[To-do item]:
Exactly the lines from the one containing "Select your gender" through the end of the records must be reproduced; leave out all pictures.

[Page-level text extractions]:
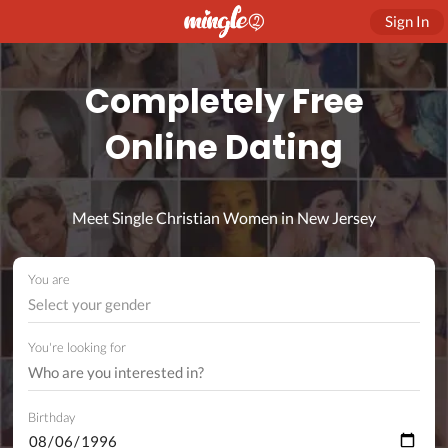
Sign In
Completely Free
Online Dating
Meet Single Christian Women in New Jersey
You are
Select your gender
You're looking for
Birthday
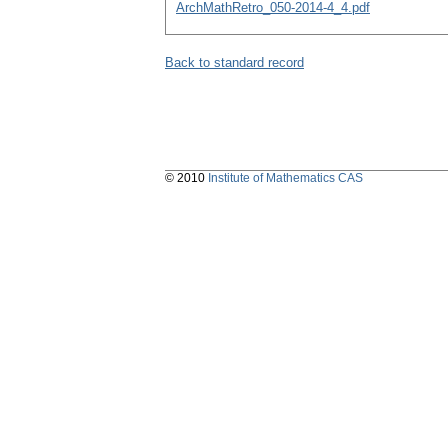
ArchMathRetro_050-2014-4_4.pdf
Back to standard record
© 2010
Institute of Mathematics CAS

[Expected answer]:
Select your gender
You're looking for
Birthday
ArchMathRetro_050-2014-4_4.pdf
Back to standard record
© 2010
Institute of Mathematics CAS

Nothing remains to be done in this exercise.